As vozes amargas


Rogel Samuel


Depois de muitos anos de busca, consigo "As vozes amargas", de Djalma Passos. É um excelente livro, esgotado há 57 anos! Fiquei tão feliz que o transcrevi integralmente no meu blog.

É um livro temático, fechado, que se pode dizer tem começo, meio e fim. Não pode avaliar a poesia de Passos quem só ler um poema. Seu tema é o homem, ou seja, a sociedade e suas questões religiosas e humanas.

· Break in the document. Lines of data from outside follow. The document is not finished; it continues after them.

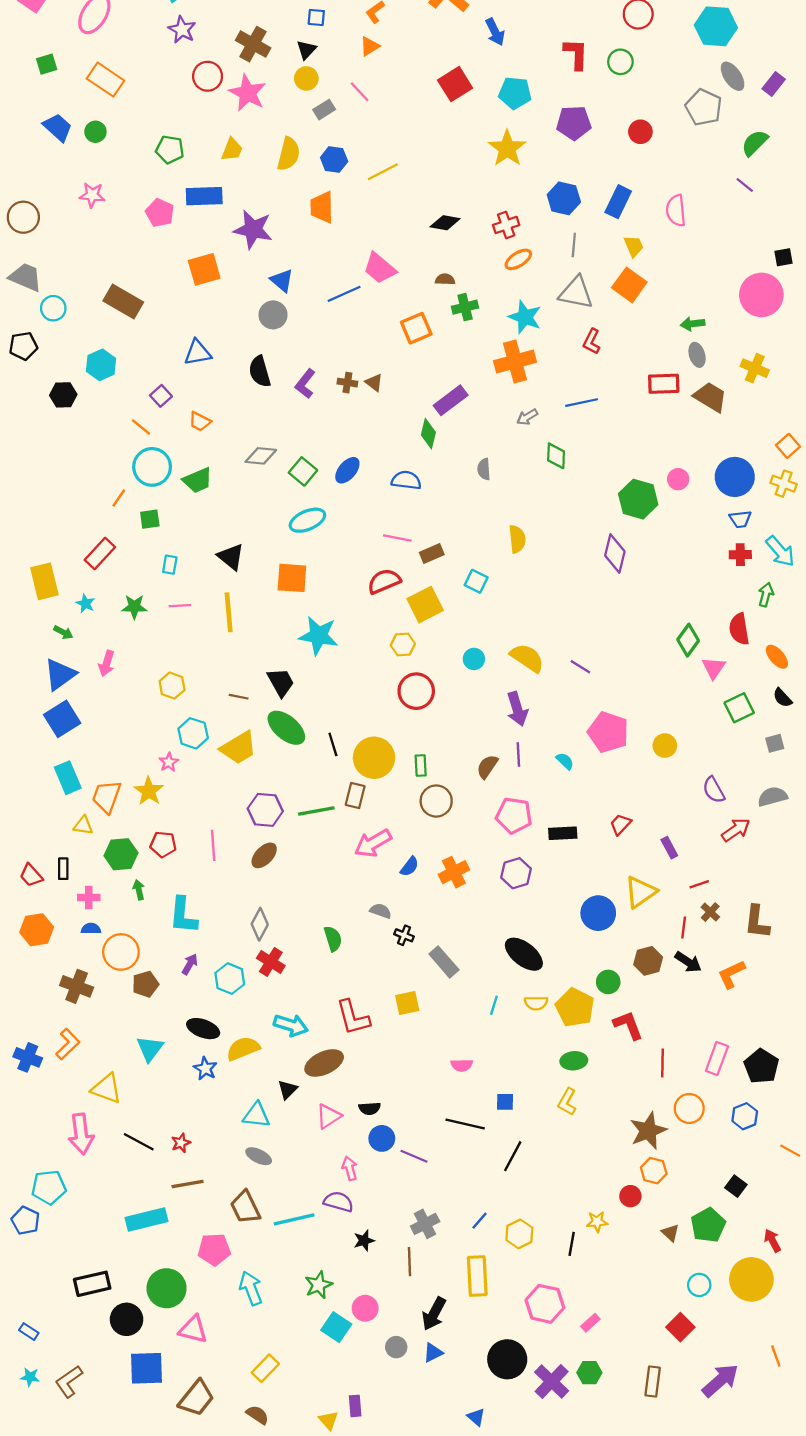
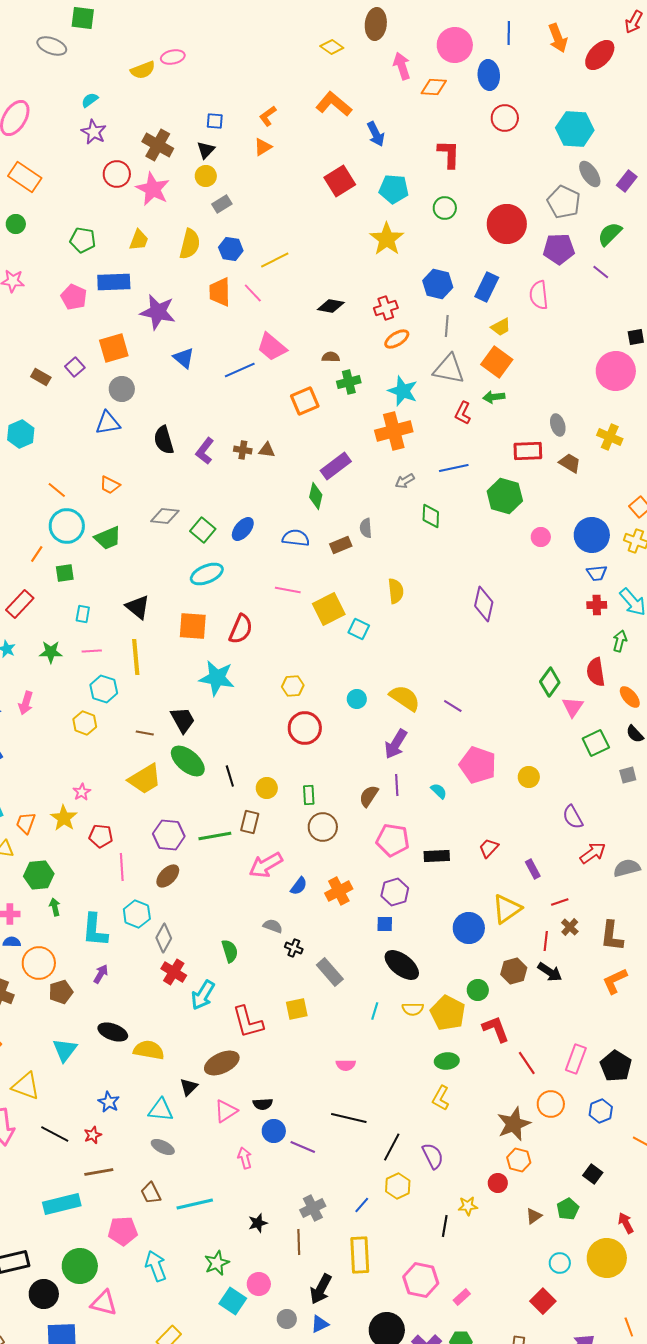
green circle: (620, 62) -> (445, 208), moved
pink line: (360, 92) -> (253, 293), moved
purple pentagon: (574, 123) -> (559, 249), moved
red circle: (640, 132) -> (507, 224), size x1.8
yellow trapezoid: (634, 246) -> (501, 327), turned 85
brown rectangle: (123, 302) -> (41, 377), size x0.6
gray circle: (273, 315) -> (122, 389), moved
green arrow: (693, 324) -> (494, 397), moved
brown triangle: (374, 383) -> (267, 450), turned -30
purple square: (161, 396) -> (75, 367), moved
brown trapezoid: (710, 397) -> (570, 463), size x0.7
green hexagon: (638, 499) -> (505, 496), moved
brown rectangle: (432, 554) -> (341, 545), moved
red semicircle: (384, 581) -> (241, 629), moved, turned 136
yellow square: (425, 605) -> (329, 609), moved
purple arrow: (517, 709) -> (396, 744), turned 48
cyan hexagon: (193, 733) -> (104, 689), moved
yellow circle: (374, 758) -> (267, 788), size x0.6
orange trapezoid: (107, 797) -> (26, 823), size x0.7
gray semicircle: (772, 797) -> (627, 868), moved
red pentagon: (163, 844) -> (101, 836), moved
orange L-shape: (731, 974) -> (615, 981), moved
cyan hexagon: (230, 979) -> (137, 914), moved
cyan arrow: (291, 1025) -> (203, 995), moved, turned 104
yellow semicircle: (243, 1049) -> (149, 1050), turned 32
red line: (663, 1063) -> (527, 1063), turned -35
blue star: (205, 1069) -> (109, 1102), moved
blue square: (505, 1102) -> (385, 924), moved
purple semicircle: (339, 1202) -> (433, 1156), moved, turned 48
brown trapezoid: (245, 1207) -> (151, 1193), size x0.7
green pentagon: (708, 1225) -> (568, 1209), size x0.7
brown triangle: (670, 1233) -> (534, 1216), turned 42
yellow hexagon: (519, 1234) -> (398, 1186), moved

Foi publicado em 1952, e poucos anos depois Passos foi meu professor de português no Ginásio de Aparecida. Era um homem calmo e bom, bem me lembro, e morava na época perto da casa de minha avó, na Rua Japurá, onde eu também vivi por alguns anos.

Lembro-me de ter ido à sua casa, não me lembro por quê. E talvez foi lá que eu ganhei um exemplar do livro, que se perdeu ao longo da vida como tantos. Eu já escrevia quando era adolescente, e dirigi um jornal estudantil feito no mimeógrafo onde colaboravam colegas meus, hoje famosos, como a tia de um hoje Senador pelo Amazonas, a esposa de um Governador e Prefeito de Manaus, e a Ira Esteves, hoje em Los angeles. Não tenho nenhum exemplar, pois logo ganhamos espaço nos jornais de Manaus e fundamos o Grupo Satírico Gregório de Matos.

O livro de Djalma Passos é muito bom. A crítica atual da literatura amazonense não fala dele, menos o falecido Artur Engrácio e o piauiense Assis Brasil. Como desconhecem o maior cronista do Amazonas, Afonso de Carvalho. Mas não faz mal. Djalma Passos será lembrado como
um dos maiores poemas amazonenses, por poemas como:

CANTO DE AMOR À NOITE

Agora eu quero amar profundamente a noite,
Essa noite enfeitada de estrelas lucilantes
E dessa lua que branqueja todos os telhados ...
Não quero amar somente essa noite elegante dos salões,
De mulheres fascinantes, de mãos fidalgas
Bailando maravilhosamente nos teclados
E se perdendo na vertigem das declamações ...
Noite de alvos colos nus,
De lábios rubros, sensuais,
Feitos para a volúpia de incógnitos desejos ...
Mas também essa noite ampla e humilde dos subúrbios,
De homens cansados, suarentos,
De pele tostada de sol,
Dessas mulheres profundamente humanas
De pes sujos de terra
Que trazem no ventre o fruto de seus amores ...
Amar essa noite misteriosa das florestas
Onde o pioneiro avançou
E dorme agora silenciosamente.
Essa noite de lendas de pescadores rudes
Que falam dos encantos das boiúnas
E do feitiço dos igarapés ...
Amar essa noite de mulheres perdidas
Que vagueiam sem destino,
Embriagadas,
Dormindo nas sarjetas.
Nas portas dos cabarés ...
Amar a noite na imensidade de seu bojo
Sentindo o calor de suas alegrias
E a amargura de todos os seus dramas ...
Amar e sentir a noite imensa
Descortinada.
Silenciosa.
Alva de luar e esperança
E ensanguentada de mortes e gemidos ...
Sim, amar e sentir toda a noite da janela
E percorrer o mundo como um bólide misterioso
Em busca da aurora
Com a estrela da manha flutuando nos olhos ...


DJALMA PASSOS nasceu, no Acre, no dia 19 de junho de 1923 e faleceu no Rio em 1990. Fez seus estudos no Colégio Estadual do Amazonas e na Faculdade de Direito do Amazonas. Foi tenente-coronel da Reserva da Policia Militar do Estado, professor do Colégio Comercial Brasileiro, Ruy Barbosa e Ginásio de Aparecida. Abandonou o magistério para ingressar na política, tendo sido eleito, primeiramente, Vereador, mais tarde, Deputado Estadual e depois Deputado Federal pelo Amazonas pelo PTB (1962). Colaborou com as revistas e jornais de Manaus. O Senador Aureo Mello do PMDB do AM pronunciou Discurso no Senado em 19/06/1990 em HOMENAGEM DE PESAR PELO FALECIMENTO DO SR. DJALMA PASSOS, e hoje tem nome de Rua e Escola em Manaus.